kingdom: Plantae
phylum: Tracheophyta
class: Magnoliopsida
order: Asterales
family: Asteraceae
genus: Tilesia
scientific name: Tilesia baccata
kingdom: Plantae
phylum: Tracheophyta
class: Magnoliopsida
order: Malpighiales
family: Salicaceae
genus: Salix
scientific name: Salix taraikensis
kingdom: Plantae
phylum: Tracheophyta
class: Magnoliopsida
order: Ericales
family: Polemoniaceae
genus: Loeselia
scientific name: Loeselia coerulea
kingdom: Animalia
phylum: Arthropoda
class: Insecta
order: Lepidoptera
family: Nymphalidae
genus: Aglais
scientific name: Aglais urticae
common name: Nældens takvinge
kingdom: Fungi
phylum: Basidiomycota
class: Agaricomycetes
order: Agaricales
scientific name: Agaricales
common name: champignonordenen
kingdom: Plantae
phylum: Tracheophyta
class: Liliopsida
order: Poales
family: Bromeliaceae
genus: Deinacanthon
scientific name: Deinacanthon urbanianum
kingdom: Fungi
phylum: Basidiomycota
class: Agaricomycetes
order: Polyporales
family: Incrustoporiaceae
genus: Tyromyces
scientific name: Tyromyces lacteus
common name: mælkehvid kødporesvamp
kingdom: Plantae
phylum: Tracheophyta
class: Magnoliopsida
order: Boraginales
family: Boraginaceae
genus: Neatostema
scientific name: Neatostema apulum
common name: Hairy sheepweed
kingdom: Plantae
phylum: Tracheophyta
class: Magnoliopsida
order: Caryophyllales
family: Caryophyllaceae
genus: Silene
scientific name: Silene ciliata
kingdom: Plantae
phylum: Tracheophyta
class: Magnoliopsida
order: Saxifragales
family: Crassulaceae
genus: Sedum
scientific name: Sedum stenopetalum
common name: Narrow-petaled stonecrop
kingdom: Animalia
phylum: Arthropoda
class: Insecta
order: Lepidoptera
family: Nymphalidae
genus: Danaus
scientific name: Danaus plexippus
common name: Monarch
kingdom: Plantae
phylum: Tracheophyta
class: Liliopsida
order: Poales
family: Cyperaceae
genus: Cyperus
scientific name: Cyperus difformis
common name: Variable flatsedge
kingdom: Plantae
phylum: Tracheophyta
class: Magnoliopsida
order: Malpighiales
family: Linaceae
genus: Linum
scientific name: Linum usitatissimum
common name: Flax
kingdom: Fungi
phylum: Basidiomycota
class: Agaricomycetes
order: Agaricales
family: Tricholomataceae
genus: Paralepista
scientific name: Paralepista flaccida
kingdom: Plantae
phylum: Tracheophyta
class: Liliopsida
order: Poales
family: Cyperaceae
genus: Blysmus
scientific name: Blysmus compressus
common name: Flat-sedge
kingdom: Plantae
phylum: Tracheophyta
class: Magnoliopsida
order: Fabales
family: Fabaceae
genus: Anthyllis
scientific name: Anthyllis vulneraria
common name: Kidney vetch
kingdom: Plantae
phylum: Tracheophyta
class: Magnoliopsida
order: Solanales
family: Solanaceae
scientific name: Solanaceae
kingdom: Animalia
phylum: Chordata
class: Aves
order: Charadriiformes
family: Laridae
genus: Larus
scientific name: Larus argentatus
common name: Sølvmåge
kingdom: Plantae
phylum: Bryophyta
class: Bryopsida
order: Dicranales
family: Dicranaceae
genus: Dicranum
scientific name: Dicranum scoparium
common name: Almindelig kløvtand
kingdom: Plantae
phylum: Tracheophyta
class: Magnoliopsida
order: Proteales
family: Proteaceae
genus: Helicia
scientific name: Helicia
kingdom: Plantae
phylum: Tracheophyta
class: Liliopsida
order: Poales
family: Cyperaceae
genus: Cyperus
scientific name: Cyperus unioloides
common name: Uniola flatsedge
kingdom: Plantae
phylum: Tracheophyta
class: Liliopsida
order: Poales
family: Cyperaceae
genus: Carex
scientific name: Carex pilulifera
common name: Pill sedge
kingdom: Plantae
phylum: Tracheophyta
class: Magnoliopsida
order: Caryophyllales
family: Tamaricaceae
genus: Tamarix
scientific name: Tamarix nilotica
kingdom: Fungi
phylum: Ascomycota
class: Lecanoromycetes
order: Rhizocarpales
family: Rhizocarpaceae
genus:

* What is asked
Copy every line of the data above, in its original order and with the same spelling and capitalization.

* Result of the exercise
kingdom: Plantae
phylum: Tracheophyta
class: Magnoliopsida
order: Asterales
family: Asteraceae
genus: Tilesia
scientific name: Tilesia baccata
kingdom: Plantae
phylum: Tracheophyta
class: Magnoliopsida
order: Malpighiales
family: Salicaceae
genus: Salix
scientific name: Salix taraikensis
kingdom: Plantae
phylum: Tracheophyta
class: Magnoliopsida
order: Ericales
family: Polemoniaceae
genus: Loeselia
scientific name: Loeselia coerulea
kingdom: Animalia
phylum: Arthropoda
class: Insecta
order: Lepidoptera
family: Nymphalidae
genus: Aglais
scientific name: Aglais urticae
common name: Nældens takvinge
kingdom: Fungi
phylum: Basidiomycota
class: Agaricomycetes
order: Agaricales
scientific name: Agaricales
common name: champignonordenen
kingdom: Plantae
phylum: Tracheophyta
class: Liliopsida
order: Poales
family: Bromeliaceae
genus: Deinacanthon
scientific name: Deinacanthon urbanianum
kingdom: Fungi
phylum: Basidiomycota
class: Agaricomycetes
order: Polyporales
family: Incrustoporiaceae
genus: Tyromyces
scientific name: Tyromyces lacteus
common name: mælkehvid kødporesvamp
kingdom: Plantae
phylum: Tracheophyta
class: Magnoliopsida
order: Boraginales
family: Boraginaceae
genus: Neatostema
scientific name: Neatostema apulum
common name: Hairy sheepweed
kingdom: Plantae
phylum: Tracheophyta
class: Magnoliopsida
order: Caryophyllales
family: Caryophyllaceae
genus: Silene
scientific name: Silene ciliata
kingdom: Plantae
phylum: Tracheophyta
class: Magnoliopsida
order: Saxifragales
family: Crassulaceae
genus: Sedum
scientific name: Sedum stenopetalum
common name: Narrow-petaled stonecrop
kingdom: Animalia
phylum: Arthropoda
class: Insecta
order: Lepidoptera
family: Nymphalidae
genus: Danaus
scientific name: Danaus plexippus
common name: Monarch
kingdom: Plantae
phylum: Tracheophyta
class: Liliopsida
order: Poales
family: Cyperaceae
genus: Cyperus
scientific name: Cyperus difformis
common name: Variable flatsedge
kingdom: Plantae
phylum: Tracheophyta
class: Magnoliopsida
order: Malpighiales
family: Linaceae
genus: Linum
scientific name: Linum usitatissimum
common name: Flax
kingdom: Fungi
phylum: Basidiomycota
class: Agaricomycetes
order: Agaricales
family: Tricholomataceae
genus: Paralepista
scientific name: Paralepista flaccida
kingdom: Plantae
phylum: Tracheophyta
class: Liliopsida
order: Poales
family: Cyperaceae
genus: Blysmus
scientific name: Blysmus compressus
common name: Flat-sedge
kingdom: Plantae
phylum: Tracheophyta
class: Magnoliopsida
order: Fabales
family: Fabaceae
genus: Anthyllis
scientific name: Anthyllis vulneraria
common name: Kidney vetch
kingdom: Plantae
phylum: Tracheophyta
class: Magnoliopsida
order: Solanales
family: Solanaceae
scientific name: Solanaceae
kingdom: Animalia
phylum: Chordata
class: Aves
order: Charadriiformes
family: Laridae
genus: Larus
scientific name: Larus argentatus
common name: Sølvmåge
kingdom: Plantae
phylum: Bryophyta
class: Bryopsida
order: Dicranales
family: Dicranaceae
genus: Dicranum
scientific name: Dicranum scoparium
common name: Almindelig kløvtand
kingdom: Plantae
phylum: Tracheophyta
class: Magnoliopsida
order: Proteales
family: Proteaceae
genus: Helicia
scientific name: Helicia
kingdom: Plantae
phylum: Tracheophyta
class: Liliopsida
order: Poales
family: Cyperaceae
genus: Cyperus
scientific name: Cyperus unioloides
common name: Uniola flatsedge
kingdom: Plantae
phylum: Tracheophyta
class: Liliopsida
order: Poales
family: Cyperaceae
genus: Carex
scientific name: Carex pilulifera
common name: Pill sedge
kingdom: Plantae
phylum: Tracheophyta
class: Magnoliopsida
order: Caryophyllales
family: Tamaricaceae
genus: Tamarix
scientific name: Tamarix nilotica
kingdom: Fungi
phylum: Ascomycota
class: Lecanoromycetes
order: Rhizocarpales
family: Rhizocarpaceae
genus:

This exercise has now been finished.